When we talk about the phenomenon of landfill indie, it tends to be either a mode of mindless nostalgia or hard-headed cynicism. I’m profoundly disinterested in either of these; what interests me about this phenomenon is that it was arguably the last time period where being a full-time musician was viable, and when the UK's live music scene was healthy outside of festival season. Having said that, I understand why no one wants to take it seriously. We’re currently in a cultural climate where there’s so little capacity for having fun when talking about pop culture. There are valid reasons for this, such as serious reckonings with pervasive sexual violence, every conceivable form of discrimination, and industry exploitation; there are also elements of this tendency to be more suspect about, such as how social media discourse cycles about pop culture have cynically become an marketing tool in and of themselves. It makes sense why current millennials don’t want to extend this behind us, and why we are all drawn to collective points of reckoning of a time where it didn't feel like everything was simply a bellwether for how shit the world is.

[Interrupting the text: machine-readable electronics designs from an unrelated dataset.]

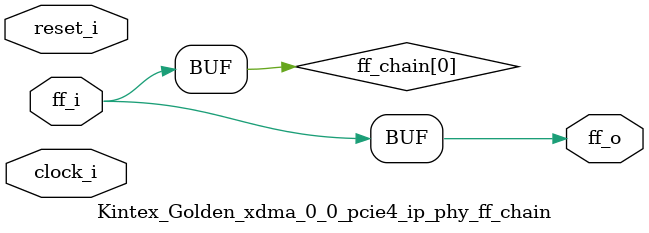
<source format=v>
/*****************************************************************************
** Description:
**    Flop Chain
**
******************************************************************************/

`timescale 1ps/1ps

`define AS_PHYREG(clk, reset, q, d, rstval)  \
   always @(posedge clk or posedge reset) begin \
      if (reset) \
         q  <= #(TCQ)   rstval;  \
      else  \
         q  <= #(TCQ)   d; \
   end

`define PHYREG(clk, reset, q, d, rstval)  \
   always @(posedge clk) begin \
      if (reset) \
         q  <= #(TCQ)   rstval;  \
      else  \
         q  <= #(TCQ)   d; \
   end

(* DowngradeIPIdentifiedWarnings = "yes" *)
module Kintex_Golden_xdma_0_0_pcie4_ip_phy_ff_chain #(
   // Parameters
   parameter integer PIPELINE_STAGES   = 0,        // 0 = no pipeline; 1 = 1 stage; 2 = 2 stages; 3 = 3 stages
   parameter         ASYNC             = "FALSE",
   parameter integer FF_WIDTH          = 1,
   parameter integer RST_VAL           = 0,
   parameter integer TCQ               = 1
)  (   
   input  wire                         clock_i,          
   input  wire                         reset_i,           
   input  wire [FF_WIDTH-1:0]          ff_i,            
   output wire [FF_WIDTH-1:0]          ff_o        
   );

   genvar   var_i;

   reg   [FF_WIDTH-1:0]          ff_chain [PIPELINE_STAGES:0];

   always @(*) ff_chain[0] = ff_i;

generate
   if (PIPELINE_STAGES > 0) begin:  with_ff_chain
      for (var_i = 0; var_i < PIPELINE_STAGES; var_i = var_i + 1) begin: ff_chain_gen
         if (ASYNC == "TRUE") begin: async_rst
            `AS_PHYREG(clock_i, reset_i, ff_chain[var_i+1], ff_chain[var_i], RST_VAL)
         end else begin: sync_rst
            `PHYREG(clock_i, reset_i, ff_chain[var_i+1], ff_chain[var_i], RST_VAL)
         end
      end
   end
endgenerate

   assign ff_o = ff_chain[PIPELINE_STAGES];

endmodule

</source>
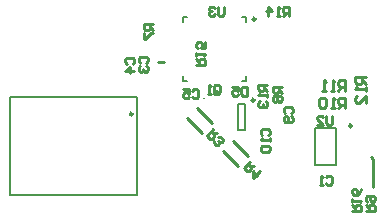
<source format=gbo>
G04*
G04 #@! TF.GenerationSoftware,Altium Limited,Altium Designer,20.1.14 (287)*
G04*
G04 Layer_Color=32896*
%FSLAX25Y25*%
%MOIN*%
G70*
G04*
G04 #@! TF.SameCoordinates,3A9065B2-305A-42DB-86BC-D4C8425A37C0*
G04*
G04*
G04 #@! TF.FilePolarity,Positive*
G04*
G01*
G75*
%ADD10C,0.00394*%
%ADD11C,0.00984*%
%ADD12C,0.00787*%
%ADD14C,0.01000*%
D10*
X37464Y63576D02*
G03*
X37464Y63576I-197J0D01*
G01*
D11*
X54576Y89972D02*
G03*
X54576Y89972I-492J0D01*
G01*
X86658Y54361D02*
G03*
X86658Y54361I-492J0D01*
G01*
X54214Y62980D02*
G03*
X54214Y62980I-492J0D01*
G01*
X13527Y58325D02*
G03*
X13527Y58325I-449J0D01*
G01*
D12*
X30265Y90562D02*
X31840D01*
X30265Y88987D02*
Y90562D01*
Y69302D02*
X31840D01*
X30265D02*
Y70877D01*
X49950Y69302D02*
X51525D01*
Y70877D01*
X49950Y90562D02*
X51525D01*
Y88987D02*
Y90562D01*
X81442Y41467D02*
Y53672D01*
X74355Y41467D02*
Y53672D01*
X81442D01*
X74355Y41467D02*
X81442D01*
X48801Y61798D02*
X51163D01*
X48801Y53137D02*
X51163D01*
Y61798D01*
X48801Y53137D02*
Y61798D01*
X-27178Y31406D02*
Y63887D01*
Y31406D02*
X15145Y31406D01*
Y63887D01*
X-27178Y63887D02*
X15145Y63887D01*
D14*
X93053Y44078D02*
X93846Y43285D01*
Y33898D02*
Y43285D01*
X21906Y75629D02*
X23906D01*
X43700Y45853D02*
X48711Y40842D01*
X47040Y49194D02*
X52051Y44183D01*
X31818Y56871D02*
X36829Y51860D01*
X35159Y60211D02*
X40170Y55200D01*
X63328Y67480D02*
X60329D01*
Y65980D01*
X60829Y65481D01*
X61829D01*
X62329Y65980D01*
Y67480D01*
Y66480D02*
X63328Y65481D01*
X60829Y64481D02*
X60329Y63981D01*
Y62981D01*
X60829Y62481D01*
X61329D01*
X61829Y62981D01*
X62329Y62481D01*
X62829D01*
X63328Y62981D01*
Y63981D01*
X62829Y64481D01*
X62329D01*
X61829Y63981D01*
X61329Y64481D01*
X60829D01*
X61829Y63981D02*
Y62981D01*
X65548Y91068D02*
Y94067D01*
X64048D01*
X63548Y93567D01*
Y92567D01*
X64048Y92067D01*
X65548D01*
X64548D02*
X63548Y91068D01*
X62549D02*
X61549D01*
X62049D01*
Y94067D01*
X62549Y93567D01*
X58550Y91068D02*
Y94067D01*
X60049Y92567D01*
X58050D01*
X58516Y68142D02*
X55517D01*
Y66643D01*
X56017Y66143D01*
X57017D01*
X57517Y66643D01*
Y68142D01*
Y67142D02*
X58516Y66143D01*
Y65143D02*
Y64143D01*
Y64643D01*
X55517D01*
X56017Y65143D01*
Y62644D02*
X55517Y62144D01*
Y61144D01*
X56017Y60645D01*
X56517D01*
X57017Y61144D01*
Y61644D01*
Y61144D01*
X57517Y60645D01*
X58017D01*
X58516Y61144D01*
Y62144D01*
X58017Y62644D01*
X86742Y25904D02*
X89741D01*
Y27403D01*
X89241Y27903D01*
X88242D01*
X87742Y27403D01*
Y25904D01*
Y26904D02*
X86742Y27903D01*
Y28903D02*
Y29902D01*
Y29403D01*
X89741D01*
X89241Y28903D01*
X89741Y33401D02*
X89241Y32402D01*
X88242Y31402D01*
X87242D01*
X86742Y31902D01*
Y32902D01*
X87242Y33401D01*
X87742D01*
X88242Y32902D01*
Y31402D01*
X34848Y74708D02*
X37847D01*
Y76208D01*
X37347Y76708D01*
X36348D01*
X35848Y76208D01*
Y74708D01*
Y75708D02*
X34848Y76708D01*
Y77707D02*
Y78707D01*
Y78207D01*
X37847D01*
X37347Y77707D01*
X37847Y82206D02*
Y80207D01*
X36348D01*
X36847Y81206D01*
Y81706D01*
X36348Y82206D01*
X35348D01*
X34848Y81706D01*
Y80706D01*
X35348Y80207D01*
X51800Y67344D02*
Y64345D01*
X50301D01*
X49801Y64845D01*
Y66844D01*
X50301Y67344D01*
X51800D01*
X46802D02*
X48801D01*
Y65845D01*
X47802Y66344D01*
X47302D01*
X46802Y65845D01*
Y64845D01*
X47302Y64345D01*
X48302D01*
X48801Y64845D01*
X43959Y94021D02*
Y91522D01*
X43459Y91022D01*
X42459D01*
X41959Y91522D01*
Y94021D01*
X40960Y93521D02*
X40460Y94021D01*
X39460D01*
X38960Y93521D01*
Y93022D01*
X39460Y92522D01*
X39960D01*
X39460D01*
X38960Y92022D01*
Y91522D01*
X39460Y91022D01*
X40460D01*
X40960Y91522D01*
X33504Y66010D02*
X34003Y66510D01*
X35003D01*
X35503Y66010D01*
Y64011D01*
X35003Y63511D01*
X34003D01*
X33504Y64011D01*
X30505Y66510D02*
X32504D01*
Y65010D01*
X31504Y65510D01*
X31005D01*
X30505Y65010D01*
Y64011D01*
X31005Y63511D01*
X32004D01*
X32504Y64011D01*
X91217Y26035D02*
X94216D01*
Y27534D01*
X93716Y28034D01*
X92716D01*
X92217Y27534D01*
Y26035D01*
Y27034D02*
X91217Y28034D01*
X91717Y29034D02*
X91217Y29534D01*
Y30533D01*
X91717Y31033D01*
X93716D01*
X94216Y30533D01*
Y29534D01*
X93716Y29034D01*
X93216D01*
X92716Y29534D01*
Y31033D01*
X20321Y88306D02*
X17322D01*
Y86806D01*
X17822Y86306D01*
X18822D01*
X19322Y86806D01*
Y88306D01*
Y87306D02*
X20321Y86306D01*
X17322Y85307D02*
Y83307D01*
X17822D01*
X19821Y85307D01*
X20321D01*
X80186Y57717D02*
Y55218D01*
X79686Y54718D01*
X78686D01*
X78187Y55218D01*
Y57717D01*
X75187Y54718D02*
X77187D01*
X75187Y56718D01*
Y57217D01*
X75687Y57717D01*
X76687D01*
X77187Y57217D01*
X91291Y70704D02*
X87792D01*
Y68955D01*
X88376Y68372D01*
X89542D01*
X90125Y68955D01*
Y70704D01*
Y69538D02*
X91291Y68372D01*
Y67206D02*
Y66039D01*
Y66622D01*
X87792D01*
X88376Y67206D01*
X91291Y61957D02*
Y64290D01*
X88959Y61957D01*
X88376D01*
X87792Y62540D01*
Y63707D01*
X88376Y64290D01*
X84328Y66170D02*
Y69669D01*
X82578D01*
X81995Y69086D01*
Y67919D01*
X82578Y67336D01*
X84328D01*
X83161D02*
X81995Y66170D01*
X80829D02*
X79662D01*
X80246D01*
Y69669D01*
X80829Y69086D01*
X77913Y66170D02*
X76747D01*
X77330D01*
Y69669D01*
X77913Y69086D01*
X84503Y60330D02*
Y63829D01*
X82754D01*
X82171Y63246D01*
Y62079D01*
X82754Y61496D01*
X84503D01*
X83337D02*
X82171Y60330D01*
X81004D02*
X79838D01*
X80421D01*
Y63829D01*
X81004Y63246D01*
X78088D02*
X77505Y63829D01*
X76339D01*
X75756Y63246D01*
Y60913D01*
X76339Y60330D01*
X77505D01*
X78088Y60913D01*
Y63246D01*
X52708Y42409D02*
X50587Y40288D01*
X51648Y39228D01*
X52355Y39228D01*
X53061Y39935D01*
X53061Y40641D01*
X52001Y41702D01*
X52708Y40995D02*
X54122Y40995D01*
X55889Y39228D02*
X53768Y37107D01*
X53768Y39228D01*
X55182Y37814D01*
X40391Y53275D02*
X38270Y51154D01*
X39330Y50094D01*
X40037Y50094D01*
X40744Y50801D01*
X40744Y51507D01*
X39684Y52568D01*
X40391Y51861D02*
X41805Y51861D01*
X40744Y49387D02*
Y48680D01*
X41451Y47973D01*
X42158Y47973D01*
X42511Y48326D01*
Y49033D01*
X42158Y49387D01*
X42511Y49033D01*
X43218Y49033D01*
X43572Y49387D01*
X43572Y50094D01*
X42865Y50801D01*
X42158D01*
X40602Y65520D02*
Y67520D01*
X41101Y68020D01*
X42101D01*
X42601Y67520D01*
Y65520D01*
X42101Y65021D01*
X41101D01*
X41601Y66020D02*
X40602Y65021D01*
X41101D02*
X40602Y65520D01*
X39602Y65021D02*
X38602D01*
X39102D01*
Y68020D01*
X39602Y67520D01*
X56746Y51286D02*
X56246Y51786D01*
Y52785D01*
X56746Y53285D01*
X58745D01*
X59245Y52785D01*
Y51786D01*
X58745Y51286D01*
X59245Y50286D02*
Y49286D01*
Y49786D01*
X56246D01*
X56746Y50286D01*
Y47787D02*
X56246Y47287D01*
Y46288D01*
X56746Y45788D01*
X58745D01*
X59245Y46288D01*
Y47287D01*
X58745Y47787D01*
X56746D01*
X64514Y58632D02*
X64014Y59132D01*
Y60131D01*
X64514Y60631D01*
X66513D01*
X67013Y60131D01*
Y59132D01*
X66513Y58632D01*
Y57632D02*
X67013Y57132D01*
Y56133D01*
X66513Y55633D01*
X64514D01*
X64014Y56133D01*
Y57132D01*
X64514Y57632D01*
X65014D01*
X65513Y57132D01*
Y55633D01*
X11546Y75136D02*
X11046Y75636D01*
Y76635D01*
X11546Y77135D01*
X13545D01*
X14045Y76635D01*
Y75636D01*
X13545Y75136D01*
X14045Y72637D02*
X11046D01*
X12546Y74136D01*
Y72137D01*
X16088Y75405D02*
X15588Y75905D01*
Y76905D01*
X16088Y77405D01*
X18088D01*
X18587Y76905D01*
Y75905D01*
X18088Y75405D01*
X16088Y74406D02*
X15588Y73906D01*
Y72906D01*
X16088Y72406D01*
X16588D01*
X17088Y72906D01*
Y73406D01*
Y72906D01*
X17588Y72406D01*
X18088D01*
X18587Y72906D01*
Y73906D01*
X18088Y74406D01*
X77948Y37207D02*
X78448Y37706D01*
X79448D01*
X79948Y37207D01*
Y35207D01*
X79448Y34707D01*
X78448D01*
X77948Y35207D01*
X76948Y34707D02*
X75949D01*
X76449D01*
Y37706D01*
X76948Y37207D01*
M02*

</source>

The Vice landfill indie article discussion was one of my favourite days on Twitter. At the height of the first year of the covid pandemic, it was the most I spoke to anyone apart from my partner for 6 months. When landfill indie originally happened, I felt intimidated by music forum culture, so I never really got involved. This time around, though, I had some really thoughtful conversations, and it reignited a love for talking about music I hadn’t felt in a very long time. But what’s stuck with me since then is the sense that after all is said and done, we still continually fail to meaningfully reckon with anything about the noughties as a period of cultural history. At best, we’re bonding over memes based on our collective memory, and at worst we are relishing in nothing more than bland value judgements. The reactionary, glib ways in which we talk about the recent past only serve to say more about who we are now than who we were back then.